Zira bonoda, avalist olarak ...’un ismi yazılıdır. Bu da, ikinci imzanın aval için atıldığının göstergesidir. ..."un isminin avalist olarak sonradan yazıldığı yönündeki iddia da kanıtlanamamıştır. Hal böyle olunca, davacının bonodan avalist sıfatı ile sorumlu olduğu gözetilmeden yazılı şekilde hüküm kurulması doğru görülmemiştir.
SONUÇ : Yukarıda açıklanan nedenlerle hükmün davalı yararına BOZULMASINA, vekili Yargıtay duruşmasında hazır bulunan davalı yararına takdir edilen 1.350.00.-TL. duruşma vekalet ücretinin davacıdan alınarak davalıya ödenmesine, peşin harcın istek halinde iadesine, 08/03/2016 gününde oyçokluğuyla karar verildi.
KARŞI OY YAZISI
Usul ve yasaya uygun yerel mahkeme kararının onanması gerektiği görüşünde olduğumuzdan saygı değer çoğunluğun bozma şeklinde gerçekleşen kararına karşıyım. 08.03.2016
KARŞI OY YAZISI
...... Asliye Hukuk Mahkemesi tarafından verilen kararda Yargıtay"ın yerleşik içtihatlarına göre atılan her iki imzanın şirket kaşesi üzerinde olduğundan davacı şirket yetkilisinin aval olmadığından menfi tespit isteminin kabulüne karar verilmiştir.

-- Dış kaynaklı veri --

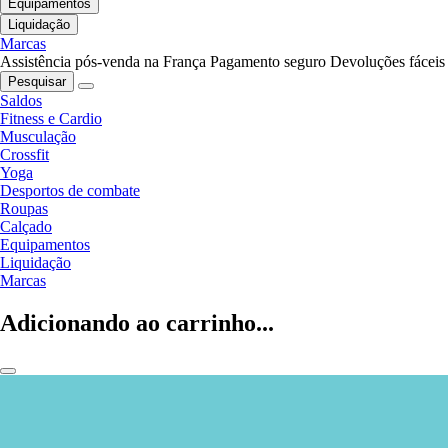
Equipamentos
Liquidação
Marcas
Assistência pós-venda na França
Pagamento seguro
Devoluções fáceis
Pesquisar
Saldos
Fitness e Cardio
Musculação
Crossfit
Yoga
Desportos de combate
Roupas
Calçado
Equipamentos
Liquidação
Marcas
Adicionando ao carrinho...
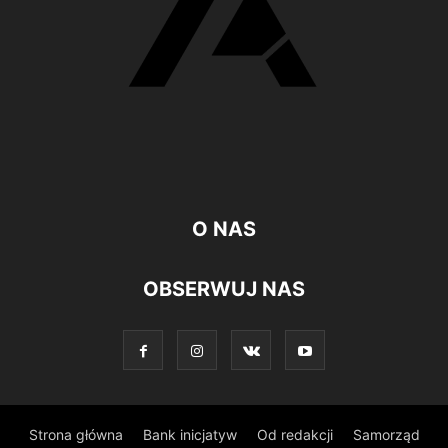
O NAS
OBSERWUJ NAS
Strona główna
Bank inicjatyw
Od redakcji
Samorząd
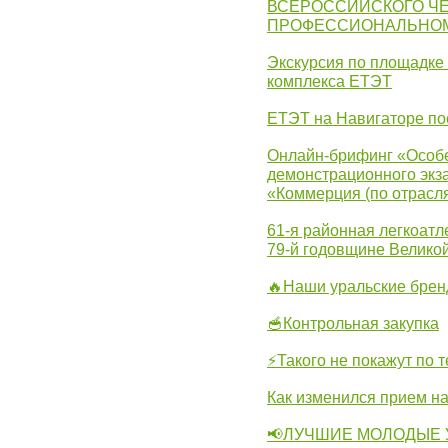
ВСЕРОССИЙСКОГО Ч
ПРОФЕССИОНАЛЬНОМУ 
Экскурсия по площадке
комплекса ЕТЭТ
ЕТЭТ на Навигаторе по
Онлайн-брифинг «Особе
демонстрационного экза
«Коммерция (по отрасл
61-я районная легкоатл
79-й годовщине Велико
🔥Наши уральские бре
🥣Контрольная закупка
⚡Такого не покажут по т
Как изменился прием на
📢ЛУЧШИЕ МОЛОДЫЕ 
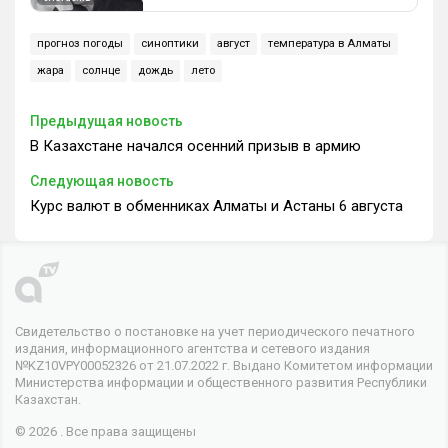
прогноз погоды
синоптики
август
температура в Алматы
жара
солнце
дождь
лето
Предыдущая новость
В Казахстане начался осенний призыв в армию
Следующая новость
Курс валют в обменниках Алматы и Астаны 6 августа
Свидетельство о постановке на учет периодического печатного
издания, информационного агентства и сетевого издания
№KZ10VPY00052326 от 21.07.2022 г. Выдано Комитетом информации
Министерства информации и общественного развития Республики
Казахстан.
© 2026 . Все права защищены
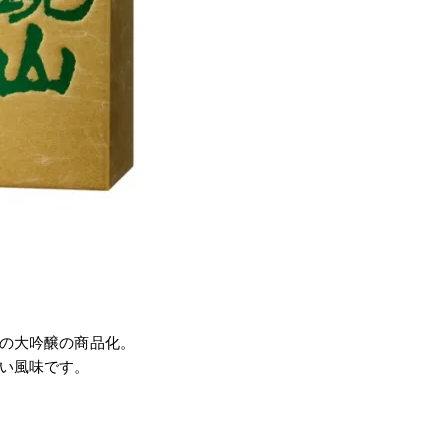
の大吟醸の商品化。
い風味です。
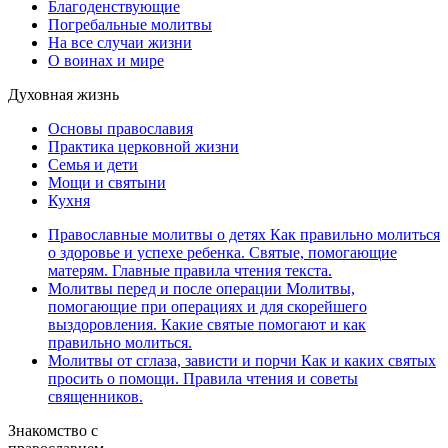
Благоденствующие
Погребальные молитвы
На все случаи жизни
О воинах и мире
Духовная жизнь
Основы православия
Практика церковной жизни
Семья и дети
Мощи и святыни
Кухня
Православные молитвы о детях
Как правильно молиться
о здоровье и успехе ребенка. Святые, помогающие
матерям. Главные правила чтения текста.
Молитвы перед и после операции
Молитвы,
помогающие при операциях и для скорейшего
выздоровления. Какие святые помогают и как
правильно молиться.
Молитвы от сглаза, зависти и порчи
Как и каких святых
просить о помощи. Правила чтения и советы
священников.
Знакомство с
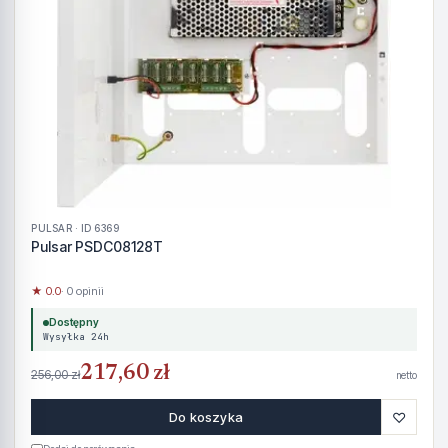
PULSAR · ID 6369
Pulsar PSDC08128T
★ 0.0
· 0 opinii
Dostępny
Wysyłka 24h
217,60 zł
256,00 zł
netto
♡
Do koszyka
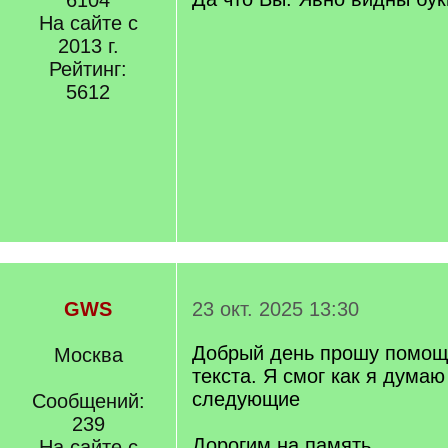
6104
]
На сайте с
2013 г.
Рейтинг:
5612
GWS
23 окт. 2025 13:30
Добрый день прошу помощ
Москва
текста. Я смог как я думаю
следующие
Сообщений:
239
Дорогим на память
На сайте с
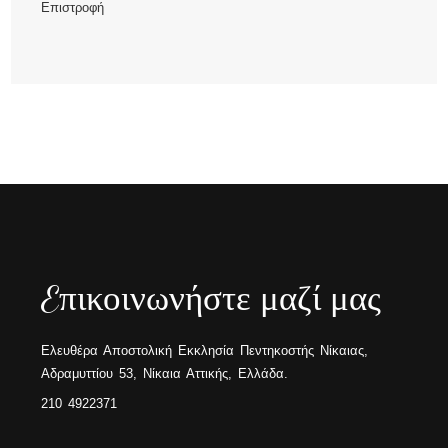
Επιστροφή
Eπικοινωνήστε μαζί μας
Ελευθέρα Αποστολική Εκκλησία Πεντηκοστής Νίκαιας,
Αδραμυττίου 53, Νίκαια Αττικής, Ελλάδα.
210 4922371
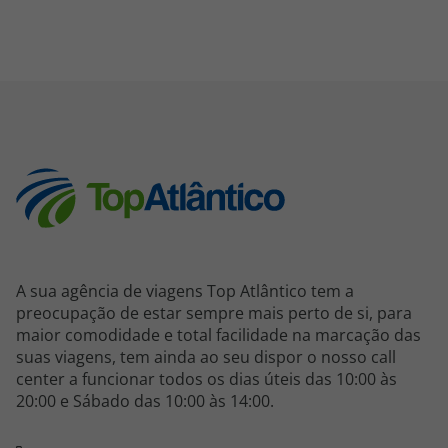
A sua agência de viagens Top Atlântico tem a
preocupação de estar sempre mais perto de si, para
maior comodidade e total facilidade na marcação das
suas viagens, tem ainda ao seu dispor o nosso call
center a funcionar todos os dias úteis das 10:00 às
20:00 e Sábado das 10:00 às 14:00.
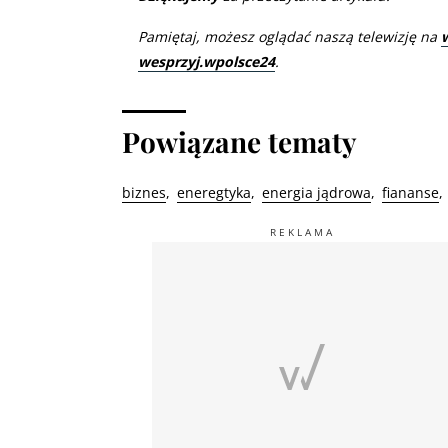
Pamiętaj, możesz oglądać naszą telewizję na
wesprzyj.wpolsce24
.
Powiązane tematy
biznes
eneregtyka
energia jądrowa
fiananse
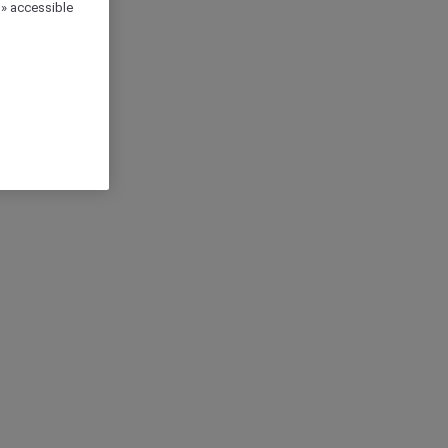
 » accessible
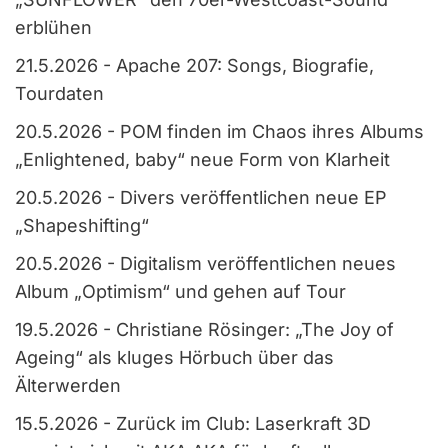
erblühen
21.5.2026
-
Apache 207: Songs, Biografie,
Tourdaten
20.5.2026
-
POM finden im Chaos ihres Albums
„Enlightened, baby“ neue Form von Klarheit
20.5.2026
-
Divers veröffentlichen neue EP
„Shapeshifting“
20.5.2026
-
Digitalism veröffentlichen neues
Album „Optimism“ und gehen auf Tour
19.5.2026
-
Christiane Rösinger: „The Joy of
Ageing“ als kluges Hörbuch über das
Älterwerden
15.5.2026
-
Zurück im Club: Laserkraft 3D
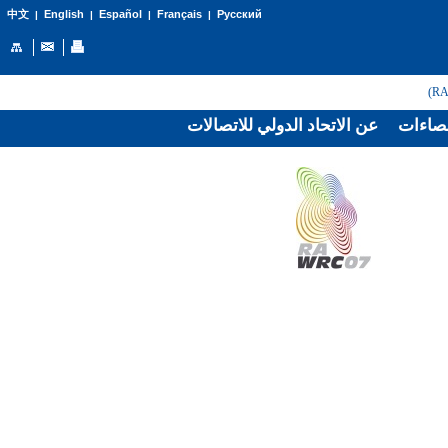
English
Español
Français
Русский
中文
|
|
|
|
صاءات
عن الاتحاد الدولي للاتصالات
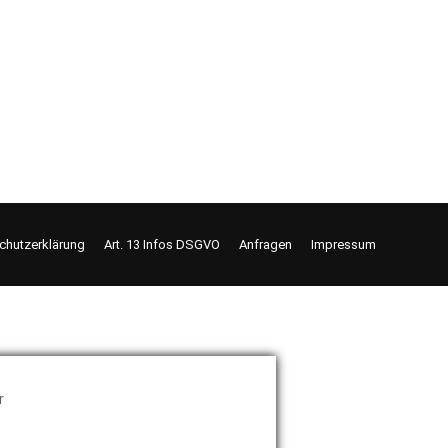
chutzerklärung
Art. 13 Infos DSGVO
Anfragen
Impressum
r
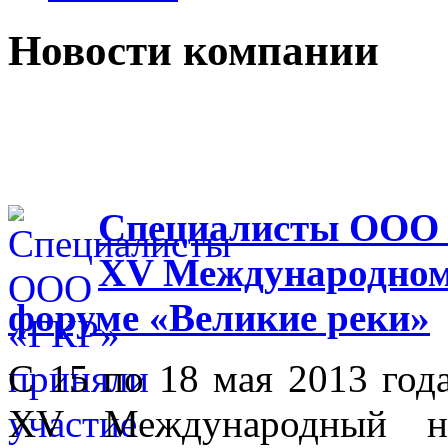
Новости компании
Специалисты ООО 
XV Международном
форуме «Великие реки»
С 15 по 18 мая 2013 го
XV Международный на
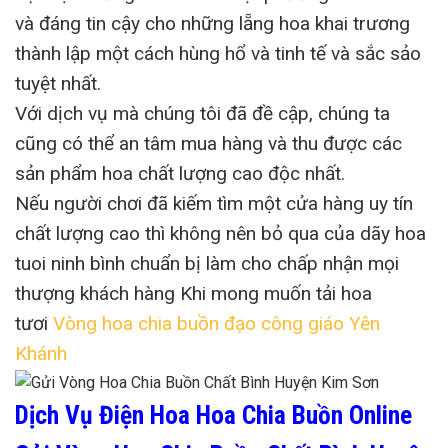
và đáng tin cậy cho những lẵng hoa khai trương
thành lập một cách hùng hổ và tinh tế và sắc sảo
tuyệt nhất.
Với dịch vụ mà chúng tôi đã đề cập, chúng ta
cũng có thể an tâm mua hàng và thu được các
sản phẩm hoa chất lượng cao độc nhất.
Nếu người chơi đã kiếm tìm một cửa hàng uy tín
chất lượng cao thì không nên bỏ qua của dãy hoa
tuoi ninh bình chuẩn bị làm cho chấp nhận mọi
thượng khách hàng Khi mong muốn tải hoa
tươi
Vòng hoa chia buồn đạo công giáo Yên
Khánh
Dịch Vụ Điện Hoa Hoa Chia Buồn Online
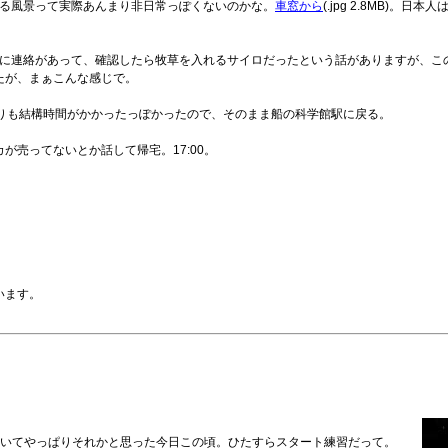
ットのいる風景って実際あんまり非日常っぽくないのかな。
車窓から
(.jpg 2.8MB)
省に連絡があって、確認したら牧草を入れるサイロだったという話がありますが、こ
たが、まぁこんな感じで。
ぐりも結構時間がかかったっぽかったので、そのまま船の科学館駅に戻る。
売ってないとか話して帰宅。17:00。
います。
聞いてやっぱりそれかと思った今日この頃。ひたすらスタート練習だって。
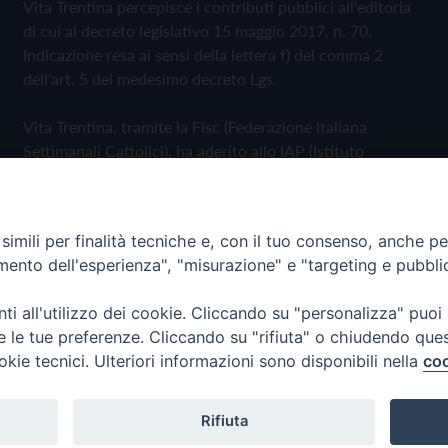
Vita Trentina percepisce i contributi pubblici all'editoria
di cui al decreto legislativo 15 maggio 2017, n. 70.
Indicazione resa ai sensi della lettera f) del comma 2
dell'art. 5 del medesimo decreto Lgs.
Vita Trentina, tramite la Fisc (Federazione Italiana
Settimanali Cattolici), ha aderito allo IAP (Istituto
dell'Autodisciplina Pubblicitaria) accettando il Codice di
Autodisciplina della Comunicazione Commerciale
imili per finalità tecniche e, con il tuo consenso, anche per 
Privacy Policy
Cookie Policy
amento dell'esperienza", "misurazione" e "targeting e pubbli
i all'utilizzo dei cookie. Cliccando su "personalizza" puoi
 Trentina Editrice
re le tue preferenze. Cliccando su "rifiuta" o chiudendo que
okie tecnici. Ulteriori informazioni sono disponibili nella
coo
Rifiuta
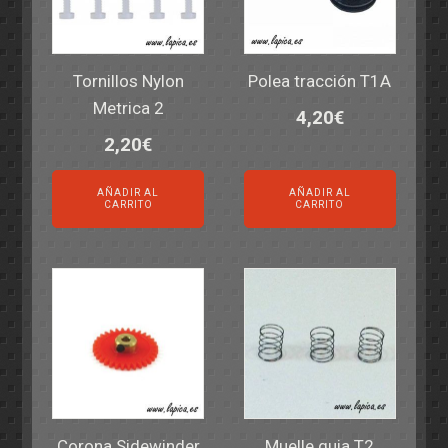
Tornillos Nylon
Polea tracción T1A
Metrica 2
4,20
€
2,20
€
AÑADIR AL
AÑADIR AL
CARRITO
CARRITO
Corona Sidewinder
Muelle guia T2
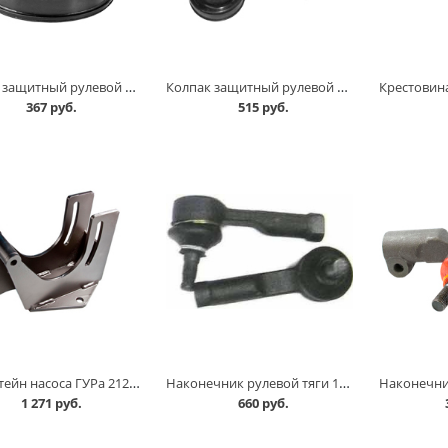
Колпак защитный рулевой рейки 2108 в Кургане
Колпак защитный рулевой рейки 2110-012, к-т=4шт в Кургане
367 руб.
515 руб.
Кронштейн насоса ГУРа 21214 старого образца в Кургане
Наконечник рулевой тяги 1111 в Кургане
1 271 руб.
660 руб.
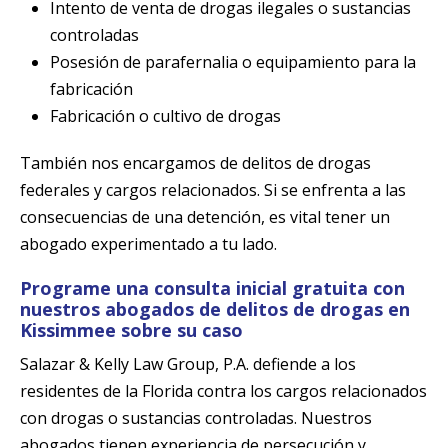
Intento de venta de drogas ilegales o sustancias
controladas
Posesión de parafernalia o equipamiento para la
fabricación
Fabricación o cultivo de drogas
También nos encargamos de delitos de drogas
federales y cargos relacionados. Si se enfrenta a las
consecuencias de una detención, es vital tener un
abogado experimentado a tu lado.
Programe una consulta inicial gratuita con
nuestros abogados de delitos de drogas en
Kissimmee sobre su caso
Salazar & Kelly Law Group, P.A. defiende a los
residentes de la Florida contra los cargos relacionados
con drogas o sustancias controladas. Nuestros
abogados tienen experiencia de persecución y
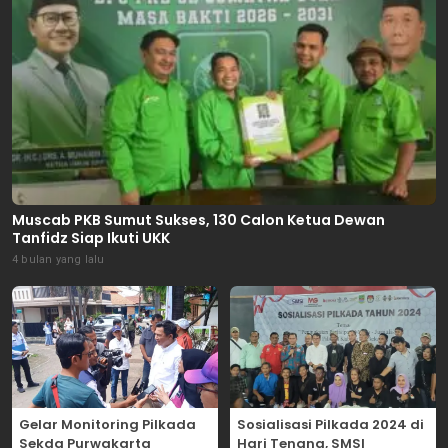
Muscab PKB Sumut Sukses, 130 Calon Ketua Dewan
Tanfidz Siap Ikuti UKK
4 bulan yang lalu
Gelar Monitoring Pilkada
Sosialisasi Pilkada 2024 di
Sekda Purwakarta
Hari Tenang, SMSI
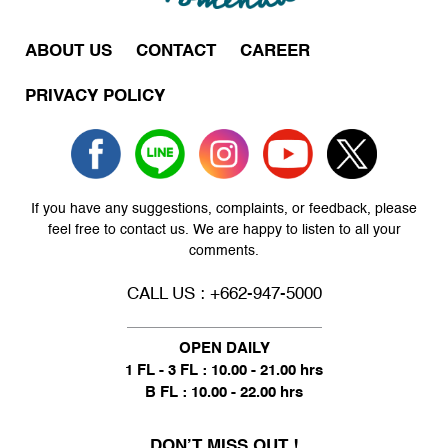
ABOUT US
CONTACT
CAREER
PRIVACY POLICY
If you have any suggestions, complaints, or feedback, please
feel free to contact us. We are happy to listen to all your
comments.
CALL US : +662-947-5000
OPEN DAILY
1 FL - 3 FL : 10.00 - 21.00 hrs
B FL : 10.00 - 22.00 hrs
DON’T MISS OUT !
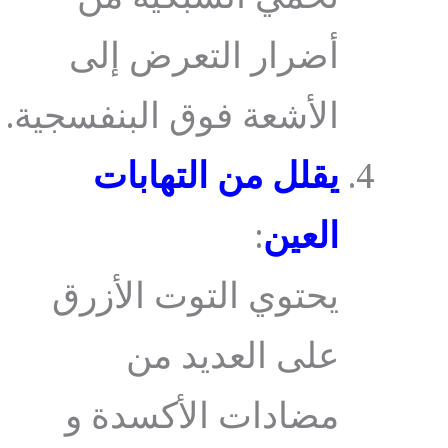
أضرار التعرض إلى
الأشعة فوق البنفسجية.
يقلل من التهابات
العين
:
يحتوي التوت الأزرق
على العديد من
مضادات الأكسدة و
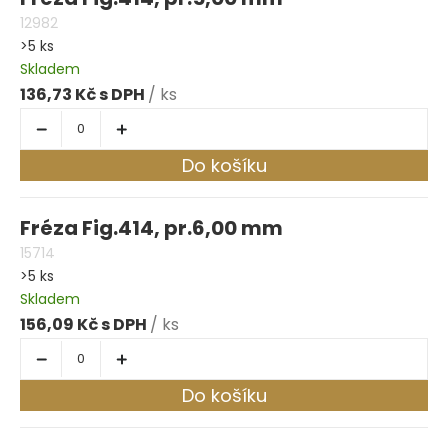
12982
>5 ks
Skladem
136,73 Kč
/ ks
Do košíku
Fréza Fig.414, pr.6,00 mm
15714
>5 ks
Skladem
156,09 Kč
/ ks
Do košíku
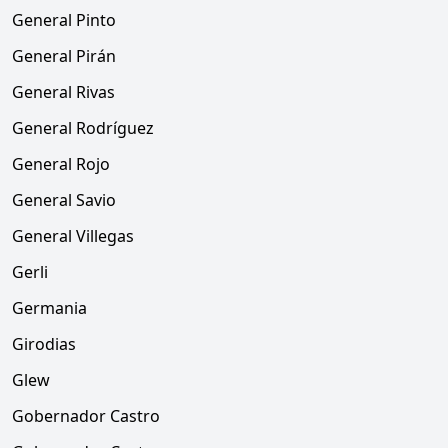
General Pinto
General Pirán
General Rivas
General Rodríguez
General Rojo
General Savio
General Villegas
Gerli
Germania
Girodias
Glew
Gobernador Castro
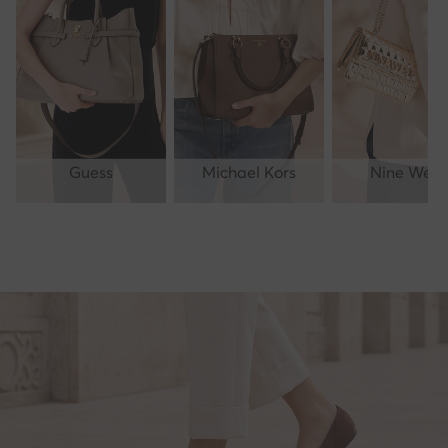
Guess
Michael Kors
Nine West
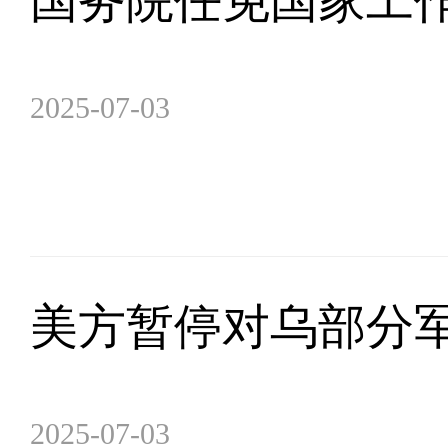
国务院任免国家工
2025-07-03
美方暂停对乌部分军
2025-07-03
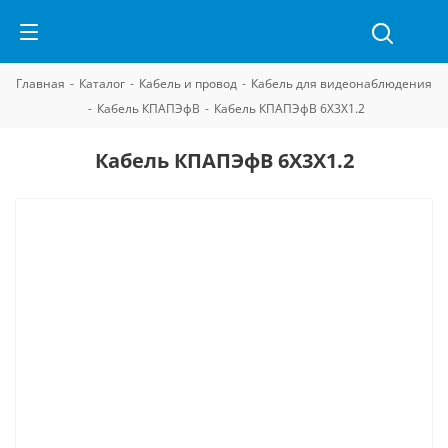
Главная
-
Каталог
-
Кабель и провод
-
Кабель для видеонаблюдения
-
Кабель КПАПЭфВ
-
Кабель КПАПЭфВ 6Х3Х1.2
Кабель КПАПЭфВ 6Х3Х1.2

Davadaki uyuşmazlık takibe konu senetteki keşideci kaşesi üzerine atılan ikinci imzanın davacıyı aval yapıp yapmayacağıdır.
TTK 613/2-3-7, 688/7 madde (6102 sayılı T.T.K 701/1-2-3-4, 776 madde) hükümleri, gereğince senet üzerine atılan ikinci imza aval olmakla birlikte keşideci tüzel kişi olduğunda kaşe ve üzerine atılan imza keşideciye ait olup ikinci imza yine aynı kişi tarafından şirket kaşesi üzerine atılan ikinci imza aval hükmünde değildir. Yargıtay Hukuk Genel Kurulu"nun 05.10.2011 tarihli 2011/12-480 Esas 2011/598 Karar nolu ilamı emsal niteliktedir.
Dava konusu bonoda şirket kaşesi üzerine şirketi temsile tek yetkili olan ... tarafından iki imza atılmakla ve ikinci imzada şirket kaşesi üzerinde bulunduğundan aval hükmünde olmadığından mahkemeniz menfi tespit isteminin kabulüne ilişkin kararının onanması düşüncesindeyim.